Le "désintéressement" de la hiérarchie
"L'hôpital n'a jamais contesté la gravité des faits, répond Me Beaulac, en charge de la défense de l'établissement. On dit que l'hôpital n'a rien fait, mais nous avons fait suivre l'agent par un psychologue, nous avons appliqué la protection fonctionnelle, et son service lui a proposé d'écarter son bureau." Une proposition acceptée par Sandra fin décembre, qui se trouve désormais loin de tous ses collègues et se sent "isolée".

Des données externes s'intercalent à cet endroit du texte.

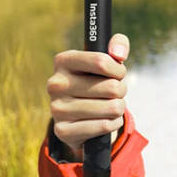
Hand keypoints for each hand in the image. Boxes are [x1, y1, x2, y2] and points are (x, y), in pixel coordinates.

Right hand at [46, 34, 129, 158]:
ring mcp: (57, 108)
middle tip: (114, 92)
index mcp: (63, 61)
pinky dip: (113, 123)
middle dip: (121, 91)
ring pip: (111, 108)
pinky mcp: (63, 130)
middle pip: (111, 87)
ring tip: (110, 106)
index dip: (118, 70)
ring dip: (119, 108)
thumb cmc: (97, 81)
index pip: (102, 61)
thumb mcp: (106, 61)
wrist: (79, 116)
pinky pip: (104, 126)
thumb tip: (118, 52)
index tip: (118, 73)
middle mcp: (56, 84)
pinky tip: (106, 120)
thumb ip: (117, 46)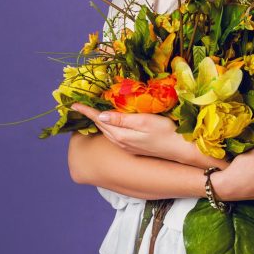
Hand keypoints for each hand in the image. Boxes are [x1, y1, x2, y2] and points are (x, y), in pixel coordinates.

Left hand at [71, 103, 226, 168]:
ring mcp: (126, 146)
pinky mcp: (133, 147)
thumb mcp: (144, 121)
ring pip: (107, 131)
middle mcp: (120, 142)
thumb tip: (101, 115)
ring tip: (91, 111)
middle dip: (90, 116)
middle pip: (101, 126)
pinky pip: (115, 135)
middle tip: (81, 105)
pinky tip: (110, 121)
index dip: (86, 111)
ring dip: (99, 121)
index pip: (99, 120)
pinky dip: (108, 126)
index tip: (73, 104)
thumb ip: (122, 119)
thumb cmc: (165, 131)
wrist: (179, 148)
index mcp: (121, 134)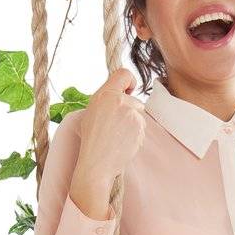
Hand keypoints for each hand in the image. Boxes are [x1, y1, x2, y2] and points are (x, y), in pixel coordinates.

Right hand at [74, 67, 146, 185]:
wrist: (97, 162)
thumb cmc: (92, 140)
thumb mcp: (92, 112)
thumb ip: (108, 100)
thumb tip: (123, 94)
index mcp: (104, 94)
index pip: (125, 73)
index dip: (129, 82)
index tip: (128, 91)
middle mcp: (118, 100)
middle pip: (135, 99)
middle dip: (130, 111)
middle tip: (116, 126)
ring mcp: (130, 112)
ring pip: (140, 114)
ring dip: (133, 124)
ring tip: (117, 135)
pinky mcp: (139, 125)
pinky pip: (142, 126)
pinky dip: (136, 134)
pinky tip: (123, 141)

"Pourquoi n'a-t-on pas envisagé que ce soit ces deux messieurs qui changent de bureau?", relève la représentante du tribunal administratif de Cergy. "Lorsque j'ai eu mon client au téléphone hier soir, on m'a dit qu'on voulait agir rapidement", indique l'avocat. Une réponse, qui montre "le désintéressement de la hiérarchie" pour cette affaire, avance Matthieu Peyr, le co-secrétaire départementale du syndicat SUD-Santé-Sociaux 95-60 : "Personne n’est là à l'audience pour soutenir l’agent, pour essayer de comprendre."
Une enquête interne "contestable"
L'avocat de la victime conteste également cet argument de la "rapidité" invoqué par son confrère : "Ma cliente a été interrogée par l'administration un mois après le signalement des faits." Selon la direction de l'hôpital, une "enquête interne a été immédiatement ouverte" pour identifier les auteurs des faits. "Sur une vingtaine d'agents que compte le service, seulement quatre personnes ont été reçues par la direction, souligne Me Cabral, qui conteste "la forme et le fond" de cette enquête.
Depuis les deux agents incriminés ont également été entendus et la direction de l'hôpital leur a notifié qu'une procédure disciplinaire allait être engagée à leur encontre. Sans en préciser le délai ni la nature.
Depuis la médiatisation de cette affaire, Sandra subit des regards accusateurs de la part de certains de ses collègues.
"Ce sont deux personnes qui se baladent dans l’hôpital, qui la pointent du doigt et qui peuvent dire ce qu’ils veulent d'elle, souffle Josette Aatillah, secrétaire départementale de SUD-Santé-Sociaux 95-60, qui réclame une suspension des deux agents le temps de l'enquête interne. Ils sont en train de prospecter en qualifiant leurs actes de “blagues douteuses”, donc tous les agents vont se dire qu'ils ont le droit de faire la même chose."
Dans le cadre d'un référé liberté, le juge dispose de 48 heures pour statuer. La magistrate a cependant reporté la clôture de l'affaire, suite à l'envoi de nouveaux éléments. La juge devrait finalement rendre son ordonnance en début de semaine prochaine. Depuis notre rencontre, Sandra a été arrêtée par son médecin. Elle attend de savoir quelle suite administrative sera donnée à cette affaire, tout comme à sa plainte pour "harcèlement moral" déposée devant le tribunal.